===== Data to use
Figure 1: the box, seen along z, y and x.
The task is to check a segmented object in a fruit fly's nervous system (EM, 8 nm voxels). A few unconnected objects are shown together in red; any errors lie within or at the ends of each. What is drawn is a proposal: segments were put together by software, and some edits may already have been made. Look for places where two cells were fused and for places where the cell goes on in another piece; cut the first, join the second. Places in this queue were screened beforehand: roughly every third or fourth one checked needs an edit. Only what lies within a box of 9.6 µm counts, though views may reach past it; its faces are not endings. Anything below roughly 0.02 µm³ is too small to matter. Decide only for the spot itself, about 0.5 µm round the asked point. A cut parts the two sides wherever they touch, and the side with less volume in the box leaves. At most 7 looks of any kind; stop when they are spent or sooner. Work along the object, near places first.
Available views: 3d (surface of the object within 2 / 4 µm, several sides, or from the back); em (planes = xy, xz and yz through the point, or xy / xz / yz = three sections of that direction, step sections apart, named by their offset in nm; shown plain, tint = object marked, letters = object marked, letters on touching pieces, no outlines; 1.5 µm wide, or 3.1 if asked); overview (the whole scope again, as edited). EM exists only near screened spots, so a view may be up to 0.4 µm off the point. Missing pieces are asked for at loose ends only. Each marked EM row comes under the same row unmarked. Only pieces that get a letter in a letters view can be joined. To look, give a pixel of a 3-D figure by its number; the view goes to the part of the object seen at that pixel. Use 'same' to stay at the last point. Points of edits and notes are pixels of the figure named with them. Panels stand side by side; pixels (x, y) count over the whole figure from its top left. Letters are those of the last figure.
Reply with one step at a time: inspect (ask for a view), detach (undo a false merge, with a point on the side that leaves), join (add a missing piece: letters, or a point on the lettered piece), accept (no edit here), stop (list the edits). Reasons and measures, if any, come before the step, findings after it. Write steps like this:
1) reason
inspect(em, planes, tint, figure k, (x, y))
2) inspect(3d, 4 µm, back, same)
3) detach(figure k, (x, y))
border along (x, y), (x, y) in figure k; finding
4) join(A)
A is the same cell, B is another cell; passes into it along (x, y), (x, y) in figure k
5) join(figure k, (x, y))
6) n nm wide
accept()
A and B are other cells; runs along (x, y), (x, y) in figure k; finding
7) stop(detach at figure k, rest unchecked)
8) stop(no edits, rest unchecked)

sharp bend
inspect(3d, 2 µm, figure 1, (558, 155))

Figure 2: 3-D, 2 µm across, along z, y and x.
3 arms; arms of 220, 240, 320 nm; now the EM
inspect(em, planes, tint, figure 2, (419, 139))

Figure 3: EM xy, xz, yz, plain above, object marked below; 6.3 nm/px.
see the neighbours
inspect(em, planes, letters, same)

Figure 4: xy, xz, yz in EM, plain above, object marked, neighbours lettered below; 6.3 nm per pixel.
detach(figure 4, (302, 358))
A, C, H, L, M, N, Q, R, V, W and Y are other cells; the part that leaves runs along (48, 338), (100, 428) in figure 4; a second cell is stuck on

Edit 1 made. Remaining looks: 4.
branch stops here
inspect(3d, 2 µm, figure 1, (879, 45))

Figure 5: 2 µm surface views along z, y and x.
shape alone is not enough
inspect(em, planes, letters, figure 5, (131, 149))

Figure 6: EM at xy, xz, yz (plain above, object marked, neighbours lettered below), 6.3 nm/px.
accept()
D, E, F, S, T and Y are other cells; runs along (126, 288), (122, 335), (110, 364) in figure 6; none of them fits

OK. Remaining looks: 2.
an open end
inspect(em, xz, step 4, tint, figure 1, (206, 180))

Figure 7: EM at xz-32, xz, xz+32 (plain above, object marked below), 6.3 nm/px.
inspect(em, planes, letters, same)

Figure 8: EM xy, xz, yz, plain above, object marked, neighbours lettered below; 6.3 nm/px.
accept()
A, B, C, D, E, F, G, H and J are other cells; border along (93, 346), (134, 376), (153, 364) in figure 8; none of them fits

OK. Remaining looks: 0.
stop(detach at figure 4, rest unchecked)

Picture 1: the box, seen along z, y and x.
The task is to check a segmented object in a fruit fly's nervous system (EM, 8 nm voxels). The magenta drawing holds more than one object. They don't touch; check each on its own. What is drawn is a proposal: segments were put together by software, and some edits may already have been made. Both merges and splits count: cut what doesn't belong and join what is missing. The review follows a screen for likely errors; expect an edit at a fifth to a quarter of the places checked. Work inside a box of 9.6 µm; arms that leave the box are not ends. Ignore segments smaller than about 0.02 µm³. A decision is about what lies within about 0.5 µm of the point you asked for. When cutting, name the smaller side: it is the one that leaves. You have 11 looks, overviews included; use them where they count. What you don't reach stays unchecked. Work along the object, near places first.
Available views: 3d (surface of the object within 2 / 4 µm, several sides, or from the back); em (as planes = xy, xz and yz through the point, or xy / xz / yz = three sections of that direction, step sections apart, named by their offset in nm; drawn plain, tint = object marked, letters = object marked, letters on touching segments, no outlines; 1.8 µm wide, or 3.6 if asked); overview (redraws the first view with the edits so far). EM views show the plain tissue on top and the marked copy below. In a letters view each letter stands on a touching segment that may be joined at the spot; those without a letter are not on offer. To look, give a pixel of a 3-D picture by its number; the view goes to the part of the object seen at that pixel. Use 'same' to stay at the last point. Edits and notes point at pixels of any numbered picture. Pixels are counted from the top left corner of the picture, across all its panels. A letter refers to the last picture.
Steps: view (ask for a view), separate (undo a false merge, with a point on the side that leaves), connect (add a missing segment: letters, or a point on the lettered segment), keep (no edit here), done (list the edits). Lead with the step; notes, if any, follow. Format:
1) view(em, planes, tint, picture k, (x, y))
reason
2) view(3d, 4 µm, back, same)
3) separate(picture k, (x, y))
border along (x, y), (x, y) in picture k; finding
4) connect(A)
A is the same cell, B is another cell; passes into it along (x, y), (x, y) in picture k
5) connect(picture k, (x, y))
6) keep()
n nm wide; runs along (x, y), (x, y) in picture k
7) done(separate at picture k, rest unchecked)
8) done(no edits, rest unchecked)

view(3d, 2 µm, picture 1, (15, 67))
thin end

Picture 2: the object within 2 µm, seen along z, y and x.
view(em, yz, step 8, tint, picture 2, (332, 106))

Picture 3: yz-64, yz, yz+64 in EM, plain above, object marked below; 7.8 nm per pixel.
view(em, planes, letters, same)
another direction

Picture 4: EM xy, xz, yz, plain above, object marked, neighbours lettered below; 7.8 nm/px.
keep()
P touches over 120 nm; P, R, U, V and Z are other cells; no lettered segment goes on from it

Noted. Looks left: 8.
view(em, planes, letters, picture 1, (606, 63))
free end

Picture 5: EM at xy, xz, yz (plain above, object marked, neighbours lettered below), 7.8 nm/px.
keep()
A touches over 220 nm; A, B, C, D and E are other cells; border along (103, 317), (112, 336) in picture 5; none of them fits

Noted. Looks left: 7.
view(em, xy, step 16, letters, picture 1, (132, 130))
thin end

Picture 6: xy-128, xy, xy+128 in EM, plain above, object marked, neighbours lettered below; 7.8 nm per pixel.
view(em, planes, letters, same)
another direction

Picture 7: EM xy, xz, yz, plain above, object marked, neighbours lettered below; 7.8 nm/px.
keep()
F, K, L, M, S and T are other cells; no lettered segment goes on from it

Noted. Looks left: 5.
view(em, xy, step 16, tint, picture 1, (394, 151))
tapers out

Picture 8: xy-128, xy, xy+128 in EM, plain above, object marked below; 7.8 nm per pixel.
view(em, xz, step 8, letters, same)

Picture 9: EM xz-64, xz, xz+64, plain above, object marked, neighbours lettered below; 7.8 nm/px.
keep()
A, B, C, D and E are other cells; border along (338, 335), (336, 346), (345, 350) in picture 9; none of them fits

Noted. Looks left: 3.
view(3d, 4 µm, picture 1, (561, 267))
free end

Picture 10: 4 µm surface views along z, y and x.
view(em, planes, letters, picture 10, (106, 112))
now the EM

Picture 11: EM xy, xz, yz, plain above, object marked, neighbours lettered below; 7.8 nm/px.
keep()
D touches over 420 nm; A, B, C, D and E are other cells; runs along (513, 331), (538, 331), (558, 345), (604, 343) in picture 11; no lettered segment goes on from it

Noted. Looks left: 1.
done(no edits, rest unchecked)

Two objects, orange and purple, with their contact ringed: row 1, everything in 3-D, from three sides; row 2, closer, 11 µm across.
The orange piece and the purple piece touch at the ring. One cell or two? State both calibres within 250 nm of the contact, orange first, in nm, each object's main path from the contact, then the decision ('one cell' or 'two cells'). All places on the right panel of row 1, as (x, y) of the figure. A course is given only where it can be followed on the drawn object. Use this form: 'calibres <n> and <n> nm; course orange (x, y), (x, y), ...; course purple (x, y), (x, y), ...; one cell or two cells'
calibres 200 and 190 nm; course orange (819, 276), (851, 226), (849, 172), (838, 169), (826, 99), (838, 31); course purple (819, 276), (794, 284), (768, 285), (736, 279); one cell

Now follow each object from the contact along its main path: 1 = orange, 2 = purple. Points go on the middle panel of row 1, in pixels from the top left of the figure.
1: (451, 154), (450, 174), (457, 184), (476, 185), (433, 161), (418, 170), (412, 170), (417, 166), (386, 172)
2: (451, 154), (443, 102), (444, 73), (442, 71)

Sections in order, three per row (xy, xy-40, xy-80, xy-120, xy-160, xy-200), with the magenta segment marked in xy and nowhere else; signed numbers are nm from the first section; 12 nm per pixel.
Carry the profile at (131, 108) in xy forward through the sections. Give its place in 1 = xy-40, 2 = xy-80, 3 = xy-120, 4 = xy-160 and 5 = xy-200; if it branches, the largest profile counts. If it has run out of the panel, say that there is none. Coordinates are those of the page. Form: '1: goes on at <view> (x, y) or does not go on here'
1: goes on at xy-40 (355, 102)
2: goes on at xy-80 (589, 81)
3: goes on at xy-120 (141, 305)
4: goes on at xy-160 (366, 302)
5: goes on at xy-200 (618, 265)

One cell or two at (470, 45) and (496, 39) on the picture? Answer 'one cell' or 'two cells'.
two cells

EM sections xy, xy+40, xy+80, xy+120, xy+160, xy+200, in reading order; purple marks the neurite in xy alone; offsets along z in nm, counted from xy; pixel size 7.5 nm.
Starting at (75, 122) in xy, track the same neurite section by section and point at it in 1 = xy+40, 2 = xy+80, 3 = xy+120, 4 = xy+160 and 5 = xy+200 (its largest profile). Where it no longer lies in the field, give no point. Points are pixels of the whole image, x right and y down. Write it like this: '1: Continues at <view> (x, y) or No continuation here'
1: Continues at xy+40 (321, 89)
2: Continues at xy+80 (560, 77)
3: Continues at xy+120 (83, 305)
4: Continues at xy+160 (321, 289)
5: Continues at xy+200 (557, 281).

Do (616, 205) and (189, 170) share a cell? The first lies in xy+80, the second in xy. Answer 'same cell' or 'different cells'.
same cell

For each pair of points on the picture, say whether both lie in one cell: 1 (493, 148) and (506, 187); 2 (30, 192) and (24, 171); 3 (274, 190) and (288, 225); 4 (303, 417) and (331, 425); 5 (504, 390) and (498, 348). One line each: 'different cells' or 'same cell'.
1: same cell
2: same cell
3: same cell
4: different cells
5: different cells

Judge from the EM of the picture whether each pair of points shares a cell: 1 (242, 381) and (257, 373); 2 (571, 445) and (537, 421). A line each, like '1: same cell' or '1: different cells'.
==========
● Your instructions
From the records above, report the count of lines containing "list" and nothing more.

● Task response
2